2

I am trying to perform a global substitution in perl on a string on a basis of a certain pattern NOT matching before or after a certain match. Basically, I have an xml tag and want to keep it if a match occurs within ten characters before or after the tag, but remove the xml tag if not.

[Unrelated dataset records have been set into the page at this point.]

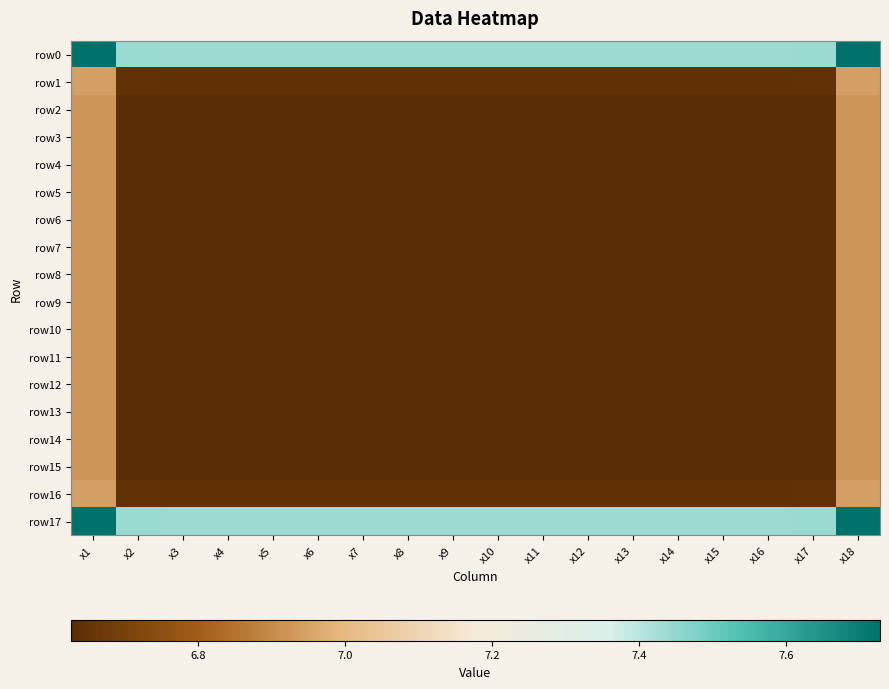

Between x11 and x14, which series saw the biggest shift?

row5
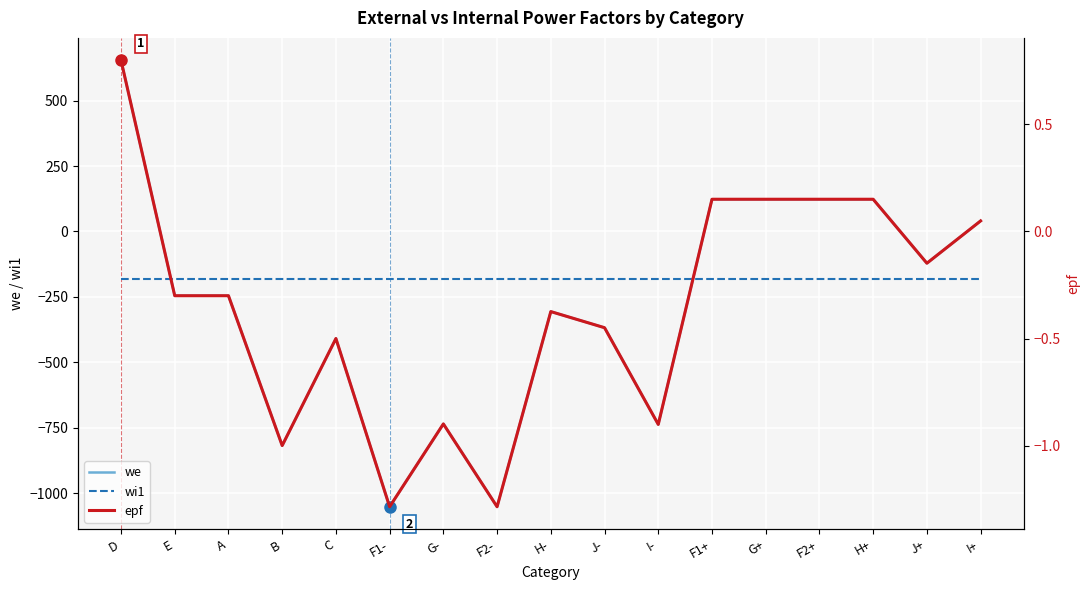

Rank the series by their maximum value, from lowest to highest.

wi1, epf, we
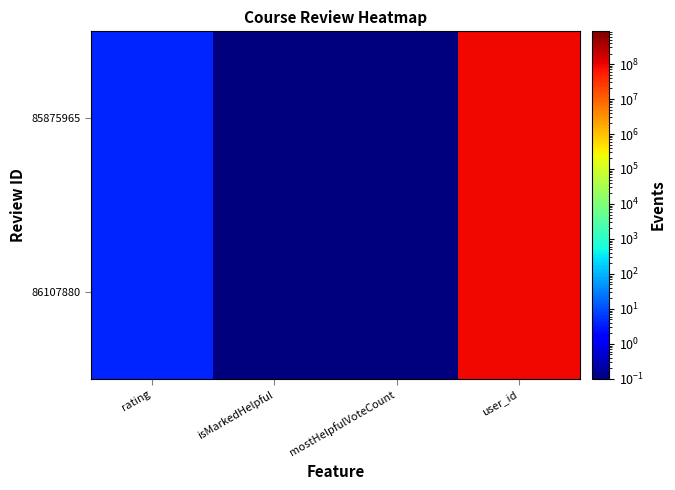

Between user_id and isMarkedHelpful, which is larger?

user_id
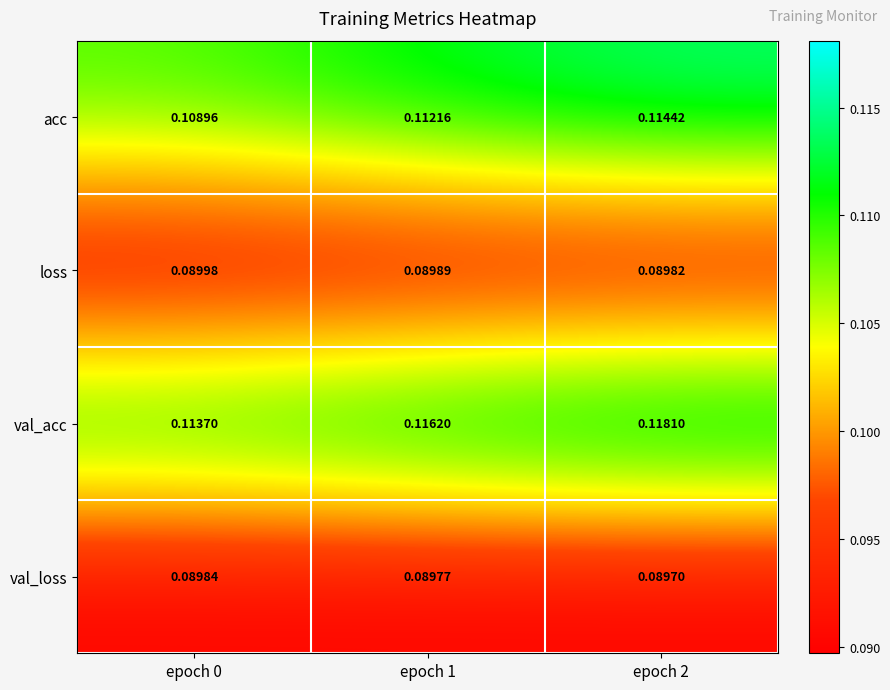

Which series changed the most between epoch 0 and epoch 2?

acc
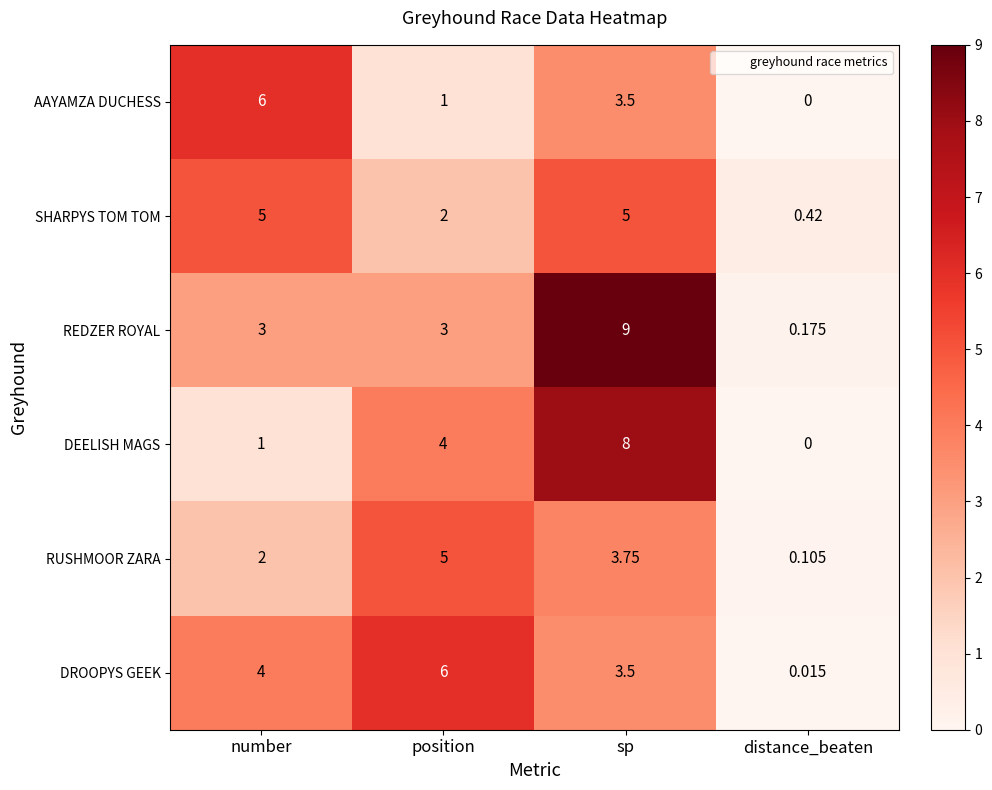

At position, list the series in order from largest to smallest.

DROOPYS GEEK, RUSHMOOR ZARA, DEELISH MAGS, REDZER ROYAL, SHARPYS TOM TOM, AAYAMZA DUCHESS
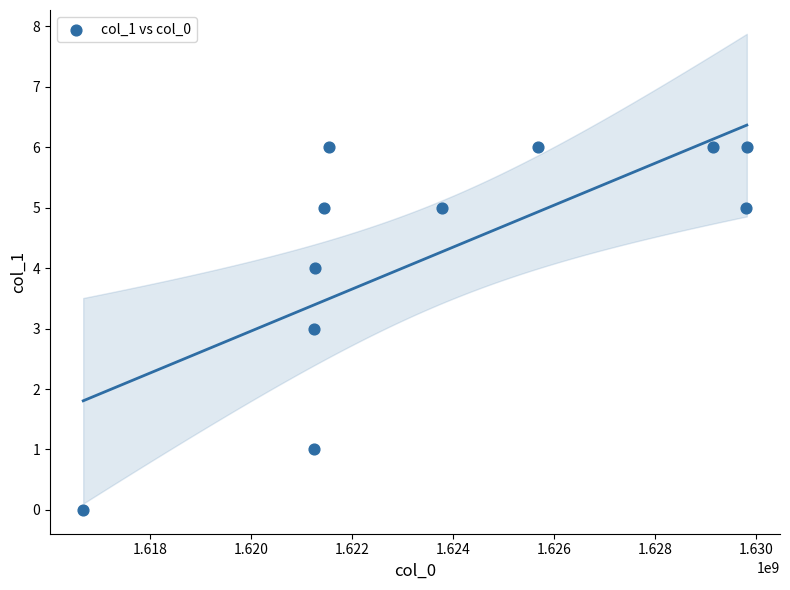

What is the average Y value?

4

so, if I have a string which contains:

foo something<xml tag>bar<\xml tag> something

No substitution will occur, but if a string is

something <xml tag>bar<\xml tag> something

it would be replaced with:

something bar something

What I tried is:

$string =~ s/(?<!foo.{0,10})<xml tag>(bar)<\/xml tag> |<xml tag>(bar)<\/xml tag>(?!.{0,10}foo)/$1/g;

But I got this error:

Variable length lookbehind not implemented in regex

I'm not really sure how to do this. Help?

aa762
  • 29
  • 2
  • 3
    Look behinds in regex have to be fixed length: http://stackoverflow.com/questions/3796436/whats-the-technical-reason-for-lookbehind-assertion-must-be-fixed-length-in-r – Martyn Oct 30 '13 at 10:36

2 Answers2

0

From perlretut:

Lookahead "(?=regexp)" can match arbitrary regexps, but lookbehind "(?<=fixed-regexp)" only works for regexps of fixed width, i.e., a fixed number of characters long. Thus "(?<=(ab|bc))" is fine, but "(?<=(ab)*)" is not.

So if the word(s) have fixed length before <xml tag>bar<\xml tag> you should use it otherwise you may use more than one regexps for example.

edem
  • 3,222
  • 3
  • 19
  • 45
0

One way using the e flag:

while (<DATA>) {
    s/((.{0,13})<xml\ tag>([^<]*)<\/xml\ tag>)(?!.{0,10}foo)/
    index($2,'foo') > -1 ? "$1" : "$2$3"/xe;
    print $_; 
}

__DATA__
foo something<xml tag>bar</xml tag> something
something <xml tag>bar</xml tag> something

Produces:

foo something<xml tag>bar</xml tag> something
something bar something
perreal
  • 94,503
  • 21
  • 155
  • 181